El olor a muerte deambula sin prisa por las calles, con cierto desgano presagio inmutable suceso pagano. De pronto el llanto lastimero de sirenas y el fuego de metralla terminan bruscamente con la inicua calma, volviendo las calles campo de batalla, horribles escenas que rompen el alma.

Yo estaba aturdido y sin saber que hacer, cuando alguien violento me grita, ¡al suelo, tírese al suelo! No sé quién sería, sólo obedecí.

Un joven sicario cayó junto a mí, atrás un soldado dejó de existir.

En ese momento no supe, si eran buenos o eran malos.

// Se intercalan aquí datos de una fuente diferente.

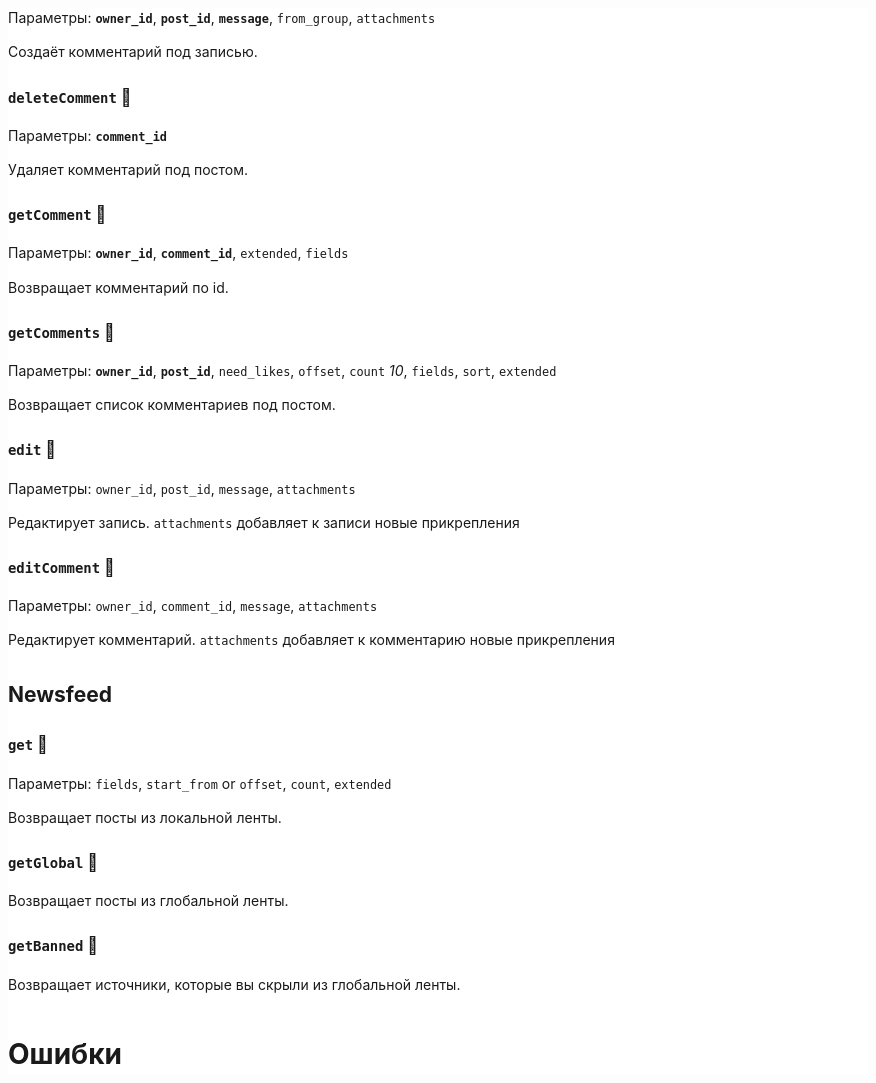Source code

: Параметры: **`owner_id`**, **`post_id`**, **`message`**, `from_group`, `attachments`

Создаёт комментарий под записью.

### `deleteComment` 🔰

Параметры: **`comment_id`**

Удаляет комментарий под постом.

### `getComment` 🔰

Параметры: **`owner_id`**, **`comment_id`**, `extended`, `fields`

Возвращает комментарий по id.

### `getComments` 🔰

Параметры: **`owner_id`**, **`post_id`**, `need_likes`, `offset`, `count` _10_, `fields`, `sort`, `extended`

Возвращает список комментариев под постом.

### `edit` 🔰

Параметры: `owner_id`, `post_id`, `message`, `attachments`

Редактирует запись.
`attachments` добавляет к записи новые прикрепления

### `editComment` 🔰

Параметры: `owner_id`, `comment_id`, `message`, `attachments`

Редактирует комментарий.
`attachments` добавляет к комментарию новые прикрепления

## Newsfeed

### `get` 🔰

Параметры: `fields`, `start_from` or `offset`, `count`, `extended`

Возвращает посты из локальной ленты.

### `getGlobal` 🔰

Возвращает посты из глобальной ленты.

### `getBanned` 🔰

Возвращает источники, которые вы скрыли из глобальной ленты.

# Ошибки
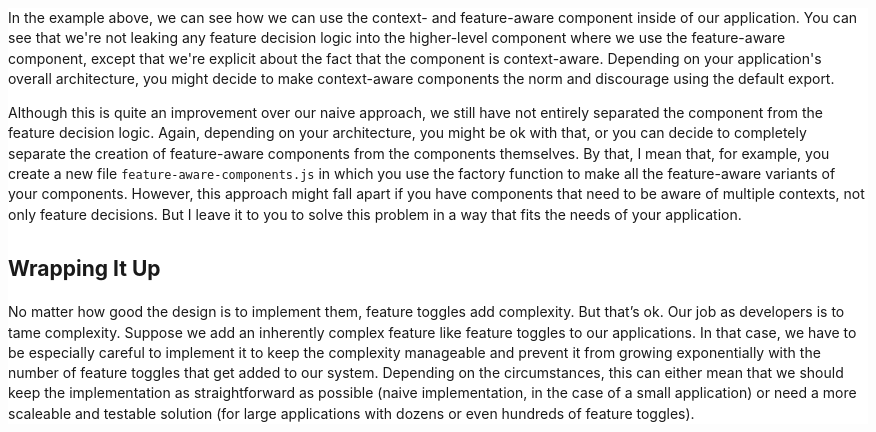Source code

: In the example above, we can see how we can use the context- and feature-aware component inside of our application. You can see that we're not leaking any feature decision logic into the higher-level component where we use the feature-aware component, except that we're explicit about the fact that the component is context-aware. Depending on your application's overall architecture, you might decide to make context-aware components the norm and discourage using the default export.

Although this is quite an improvement over our naive approach, we still have not entirely separated the component from the feature decision logic. Again, depending on your architecture, you might be ok with that, or you can decide to completely separate the creation of feature-aware components from the components themselves. By that, I mean that, for example, you create a new file `feature-aware-components.js` in which you use the factory function to make all the feature-aware variants of your components. However, this approach might fall apart if you have components that need to be aware of multiple contexts, not only feature decisions. But I leave it to you to solve this problem in a way that fits the needs of your application.

## Wrapping It Up

No matter how good the design is to implement them, feature toggles add complexity. But that’s ok. Our job as developers is to tame complexity. Suppose we add an inherently complex feature like feature toggles to our applications. In that case, we have to be especially careful to implement it to keep the complexity manageable and prevent it from growing exponentially with the number of feature toggles that get added to our system. Depending on the circumstances, this can either mean that we should keep the implementation as straightforward as possible (naive implementation, in the case of a small application) or need a more scaleable and testable solution (for large applications with dozens or even hundreds of feature toggles).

No sabía si venían a salvarme o a matarme, ni siquiera sabía si los caídos estaban vivos o habían muerto.

Ahí tirado y boca abajo, sólo el recuerdo de mi madre y Dios me amparan, de la fuerza mortal de los canallas.

Había cesado el fuego, de nuevo el silencio.

Lleno de rabia e impotencia, les grité a mis muertos, “¡váyanse al infierno  todos, allá diriman sus querellas!” No me contestaron.

Luego, arrepentido y con lágrimas a flote, así como rogándoles les dije:

Por favor váyanse, déjennos seguir viviendo, déjennos seguir teniendo noches bellas.

Aún tirado, pero ahora viendo al cielo, murmuré: “A mí, si acaso preguntaran, me gustaría pedir que investigaran.”

¿En dónde se ocultaron esta noche todas ellas: la luna y las estrellas?

Perdí el conocimiento, no volví a saber de mí.